◆ **Input data**
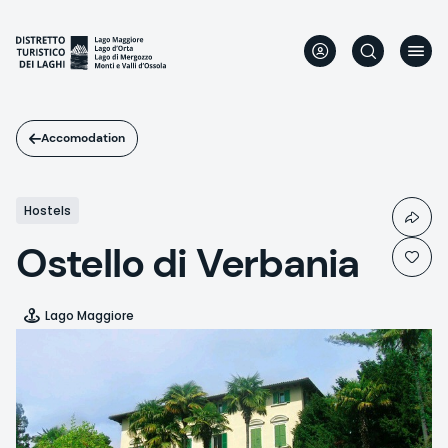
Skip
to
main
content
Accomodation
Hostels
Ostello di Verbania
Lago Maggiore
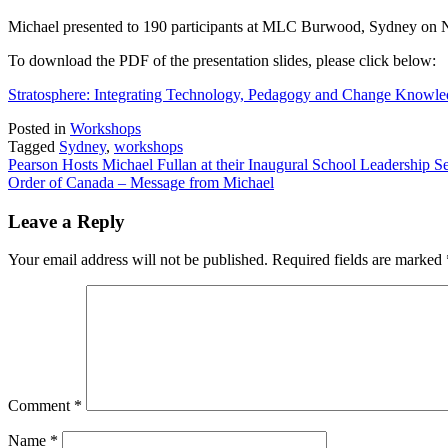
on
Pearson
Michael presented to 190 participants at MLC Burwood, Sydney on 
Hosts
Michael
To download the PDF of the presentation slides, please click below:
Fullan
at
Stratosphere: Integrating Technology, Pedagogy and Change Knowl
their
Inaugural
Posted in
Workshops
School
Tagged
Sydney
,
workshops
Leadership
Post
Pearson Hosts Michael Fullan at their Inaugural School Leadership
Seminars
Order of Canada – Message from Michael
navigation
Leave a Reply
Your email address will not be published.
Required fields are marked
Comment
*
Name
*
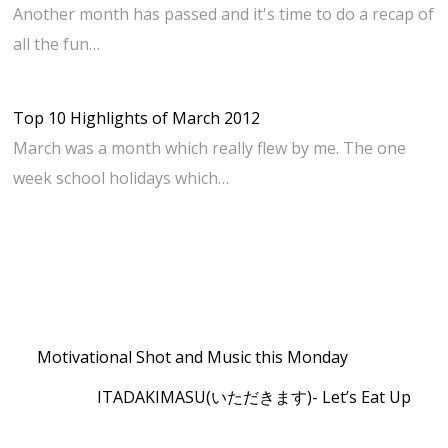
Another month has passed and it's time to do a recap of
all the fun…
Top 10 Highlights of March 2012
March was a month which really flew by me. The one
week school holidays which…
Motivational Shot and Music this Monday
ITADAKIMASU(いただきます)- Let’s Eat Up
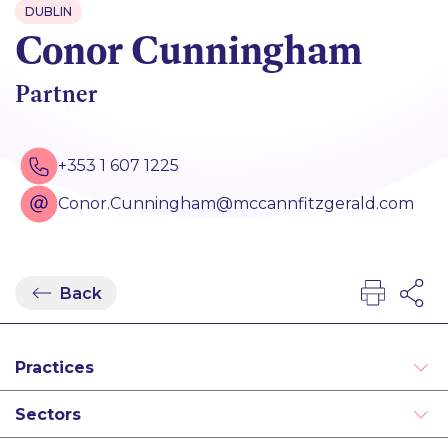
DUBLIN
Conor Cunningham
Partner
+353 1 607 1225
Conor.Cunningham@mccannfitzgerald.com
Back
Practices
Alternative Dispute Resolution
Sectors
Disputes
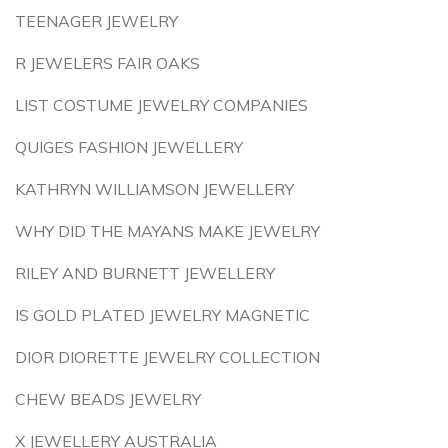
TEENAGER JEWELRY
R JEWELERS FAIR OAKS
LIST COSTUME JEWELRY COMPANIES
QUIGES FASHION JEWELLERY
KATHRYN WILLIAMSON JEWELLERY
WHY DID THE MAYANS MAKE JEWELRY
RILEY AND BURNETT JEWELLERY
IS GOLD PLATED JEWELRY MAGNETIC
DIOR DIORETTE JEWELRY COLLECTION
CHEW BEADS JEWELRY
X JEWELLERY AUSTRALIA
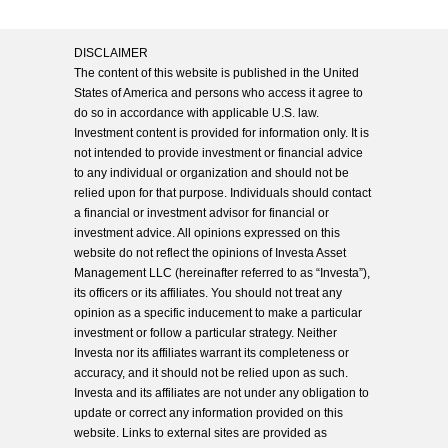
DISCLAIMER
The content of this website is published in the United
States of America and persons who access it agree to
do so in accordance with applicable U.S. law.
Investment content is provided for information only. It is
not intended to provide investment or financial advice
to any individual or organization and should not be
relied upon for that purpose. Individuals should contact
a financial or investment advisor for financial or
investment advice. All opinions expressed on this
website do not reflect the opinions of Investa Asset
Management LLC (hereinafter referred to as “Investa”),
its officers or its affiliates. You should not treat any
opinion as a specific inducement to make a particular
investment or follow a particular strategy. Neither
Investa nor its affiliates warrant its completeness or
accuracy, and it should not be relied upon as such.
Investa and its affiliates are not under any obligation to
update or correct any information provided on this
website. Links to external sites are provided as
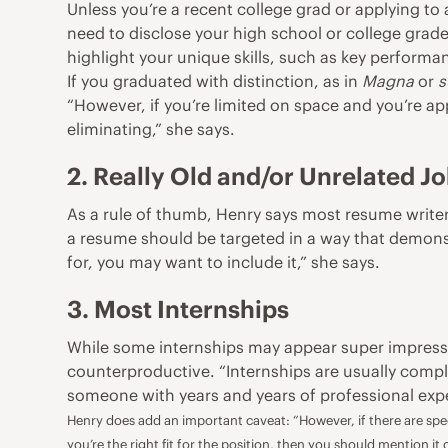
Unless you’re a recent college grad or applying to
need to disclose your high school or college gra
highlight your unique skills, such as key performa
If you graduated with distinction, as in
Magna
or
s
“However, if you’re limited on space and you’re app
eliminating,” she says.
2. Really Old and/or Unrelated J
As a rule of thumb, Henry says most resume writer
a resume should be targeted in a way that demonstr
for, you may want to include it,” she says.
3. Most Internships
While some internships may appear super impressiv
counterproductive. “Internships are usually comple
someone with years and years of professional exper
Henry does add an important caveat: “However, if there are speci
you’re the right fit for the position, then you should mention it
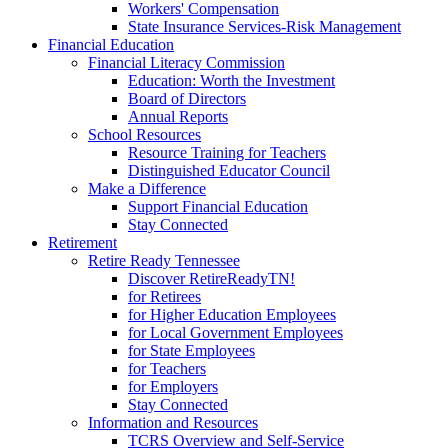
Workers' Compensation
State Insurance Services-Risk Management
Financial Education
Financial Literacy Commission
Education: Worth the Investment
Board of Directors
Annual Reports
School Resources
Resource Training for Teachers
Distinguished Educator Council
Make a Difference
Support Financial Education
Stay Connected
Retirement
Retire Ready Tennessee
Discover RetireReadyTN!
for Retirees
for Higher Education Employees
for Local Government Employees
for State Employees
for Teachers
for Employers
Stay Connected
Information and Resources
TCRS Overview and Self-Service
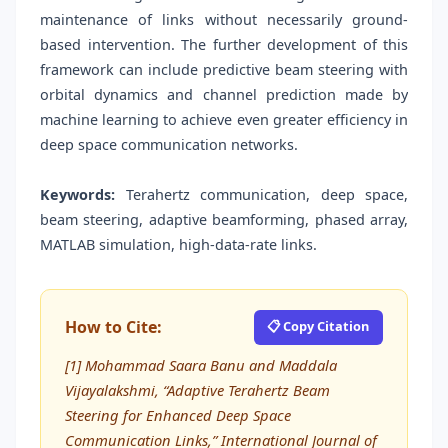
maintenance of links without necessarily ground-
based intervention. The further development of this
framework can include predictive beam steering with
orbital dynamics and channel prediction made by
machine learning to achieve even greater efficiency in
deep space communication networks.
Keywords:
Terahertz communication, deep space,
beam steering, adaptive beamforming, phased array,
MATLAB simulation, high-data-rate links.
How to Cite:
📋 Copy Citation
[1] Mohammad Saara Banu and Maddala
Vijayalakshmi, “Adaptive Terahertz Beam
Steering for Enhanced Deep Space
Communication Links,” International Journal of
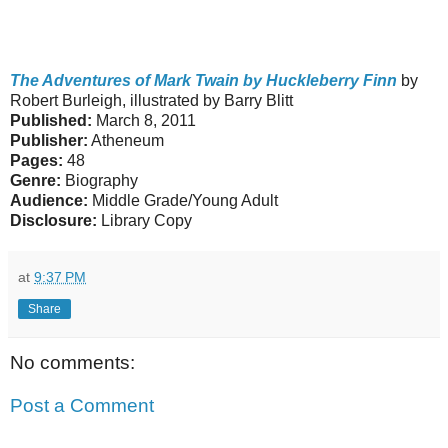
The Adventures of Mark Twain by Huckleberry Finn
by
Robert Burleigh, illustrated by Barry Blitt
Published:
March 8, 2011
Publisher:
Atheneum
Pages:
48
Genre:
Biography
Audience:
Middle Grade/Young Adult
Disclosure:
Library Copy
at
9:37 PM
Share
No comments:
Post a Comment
---
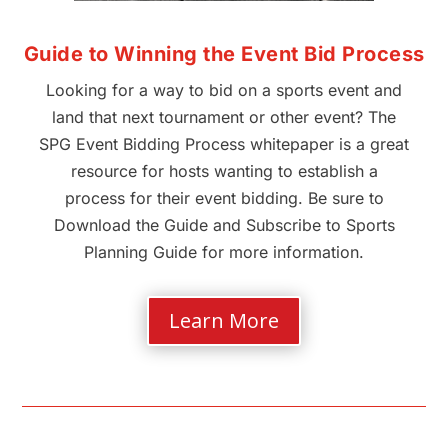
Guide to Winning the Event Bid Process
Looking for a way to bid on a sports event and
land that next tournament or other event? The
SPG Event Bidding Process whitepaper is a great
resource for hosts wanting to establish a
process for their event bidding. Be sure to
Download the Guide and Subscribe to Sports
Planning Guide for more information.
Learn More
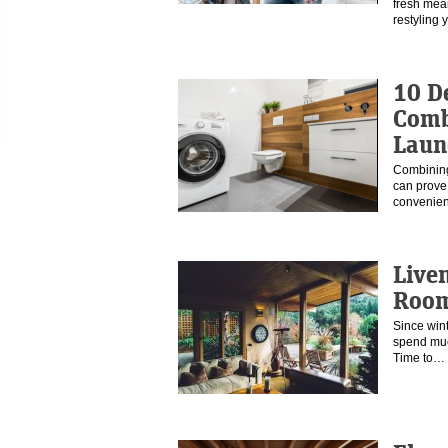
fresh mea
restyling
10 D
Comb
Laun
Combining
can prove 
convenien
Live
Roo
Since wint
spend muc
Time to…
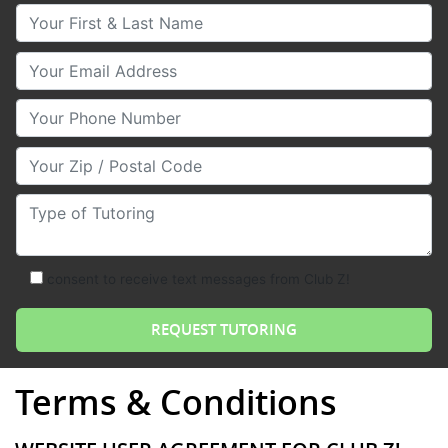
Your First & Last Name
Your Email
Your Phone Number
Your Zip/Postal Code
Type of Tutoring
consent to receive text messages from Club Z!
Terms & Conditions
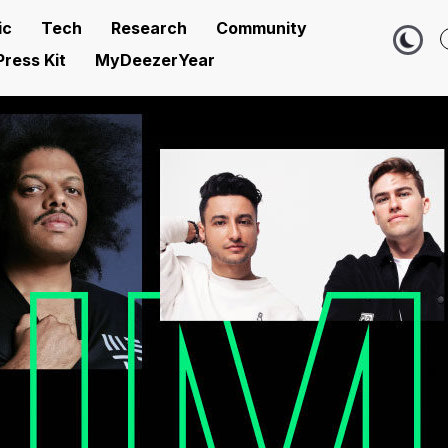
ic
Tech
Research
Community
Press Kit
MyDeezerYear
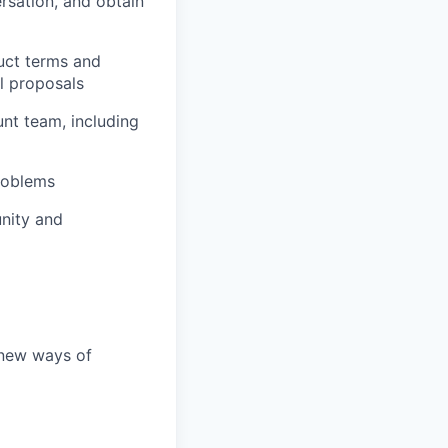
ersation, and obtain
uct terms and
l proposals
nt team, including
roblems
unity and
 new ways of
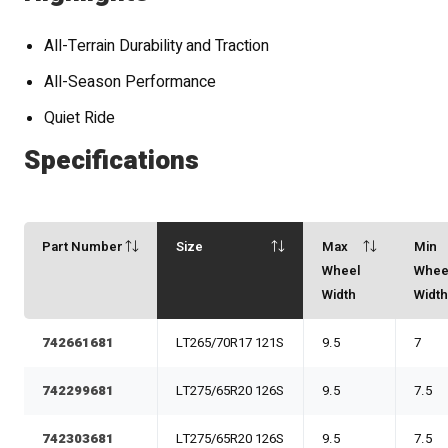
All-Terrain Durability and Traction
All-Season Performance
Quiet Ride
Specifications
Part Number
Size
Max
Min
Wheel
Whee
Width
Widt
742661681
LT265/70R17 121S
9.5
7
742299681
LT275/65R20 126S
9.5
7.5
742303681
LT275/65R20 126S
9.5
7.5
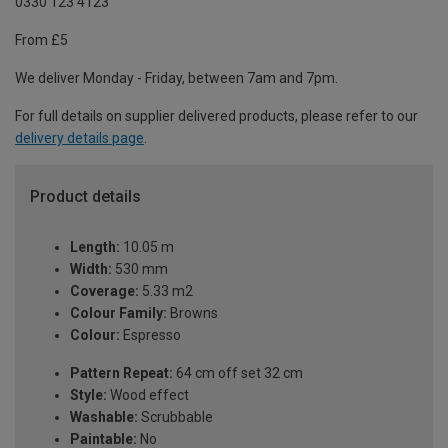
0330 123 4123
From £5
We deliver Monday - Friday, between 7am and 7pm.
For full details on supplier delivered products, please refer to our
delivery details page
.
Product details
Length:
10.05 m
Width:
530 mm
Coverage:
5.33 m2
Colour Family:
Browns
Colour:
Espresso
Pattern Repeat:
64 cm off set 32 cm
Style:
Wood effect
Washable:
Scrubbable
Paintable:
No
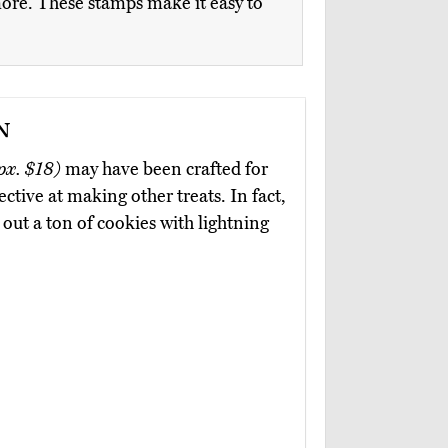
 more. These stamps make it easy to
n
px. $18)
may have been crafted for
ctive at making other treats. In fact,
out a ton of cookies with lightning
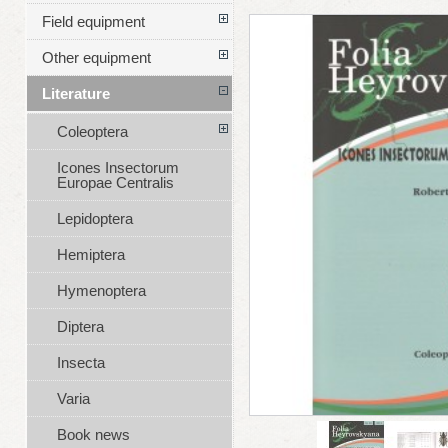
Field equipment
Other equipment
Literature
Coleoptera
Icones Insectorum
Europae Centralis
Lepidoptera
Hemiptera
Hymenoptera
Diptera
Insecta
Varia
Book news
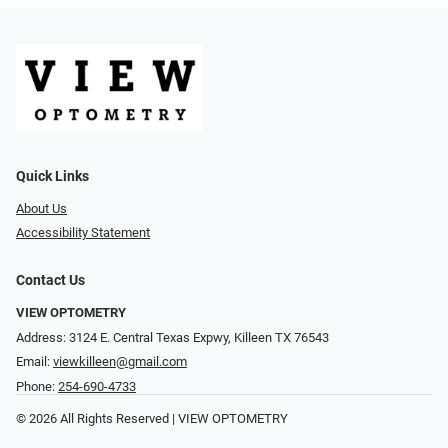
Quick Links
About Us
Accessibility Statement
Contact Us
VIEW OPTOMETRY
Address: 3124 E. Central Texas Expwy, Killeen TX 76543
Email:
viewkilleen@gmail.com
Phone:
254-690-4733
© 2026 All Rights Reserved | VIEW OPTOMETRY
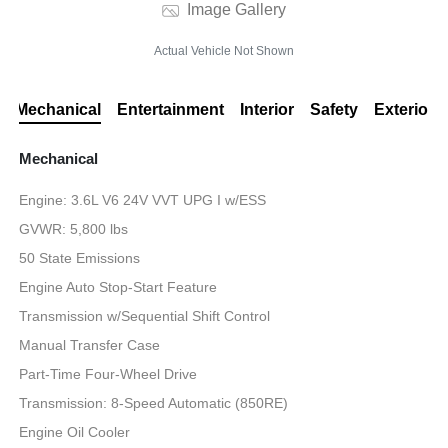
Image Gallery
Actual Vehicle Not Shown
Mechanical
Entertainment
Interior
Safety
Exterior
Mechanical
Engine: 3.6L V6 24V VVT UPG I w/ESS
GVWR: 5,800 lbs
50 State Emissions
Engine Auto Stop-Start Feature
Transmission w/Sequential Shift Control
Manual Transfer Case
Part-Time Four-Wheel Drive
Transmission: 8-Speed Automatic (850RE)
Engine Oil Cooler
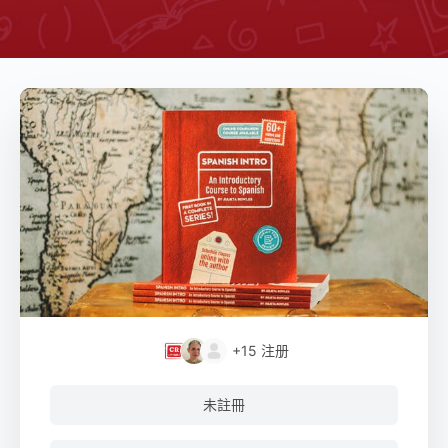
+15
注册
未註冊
--
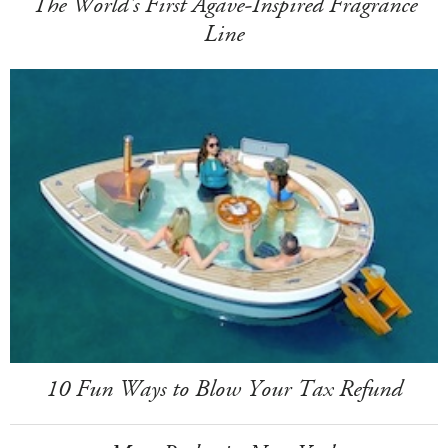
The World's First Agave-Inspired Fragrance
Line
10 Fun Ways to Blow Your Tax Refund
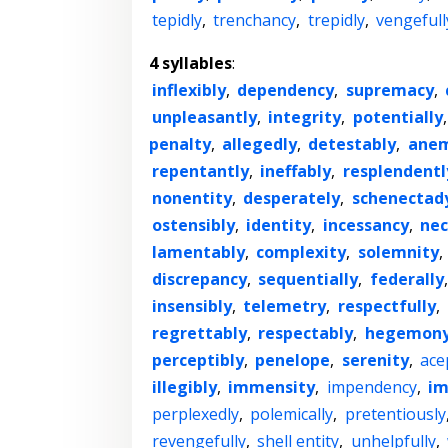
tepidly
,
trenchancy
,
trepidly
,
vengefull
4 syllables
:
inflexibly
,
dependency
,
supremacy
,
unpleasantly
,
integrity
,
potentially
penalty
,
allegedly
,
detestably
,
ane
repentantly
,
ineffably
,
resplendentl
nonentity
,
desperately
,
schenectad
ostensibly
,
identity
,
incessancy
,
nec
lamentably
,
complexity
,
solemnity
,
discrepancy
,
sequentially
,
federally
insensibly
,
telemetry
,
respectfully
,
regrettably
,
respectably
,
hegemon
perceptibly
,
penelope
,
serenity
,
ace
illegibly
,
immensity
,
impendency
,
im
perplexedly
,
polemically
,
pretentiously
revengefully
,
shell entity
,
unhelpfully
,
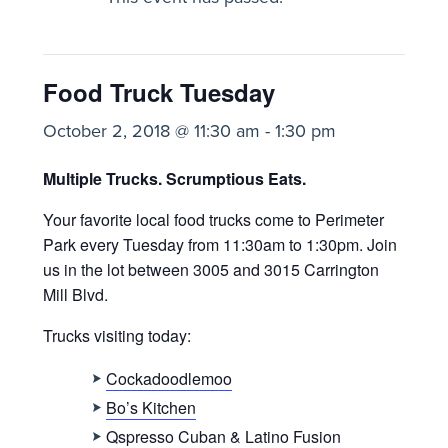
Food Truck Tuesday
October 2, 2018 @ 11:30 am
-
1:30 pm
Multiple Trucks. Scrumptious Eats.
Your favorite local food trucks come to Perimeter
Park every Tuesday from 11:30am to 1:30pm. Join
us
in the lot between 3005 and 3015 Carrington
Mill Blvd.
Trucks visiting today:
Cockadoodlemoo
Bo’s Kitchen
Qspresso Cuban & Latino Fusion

◆ **Exercise requirements**
Search the listing above for the string "please" and return each line it appears on.

◆ **Answer box**
To download the PDF of the presentation slides, please click below:
For full details on supplier delivered products, please refer to our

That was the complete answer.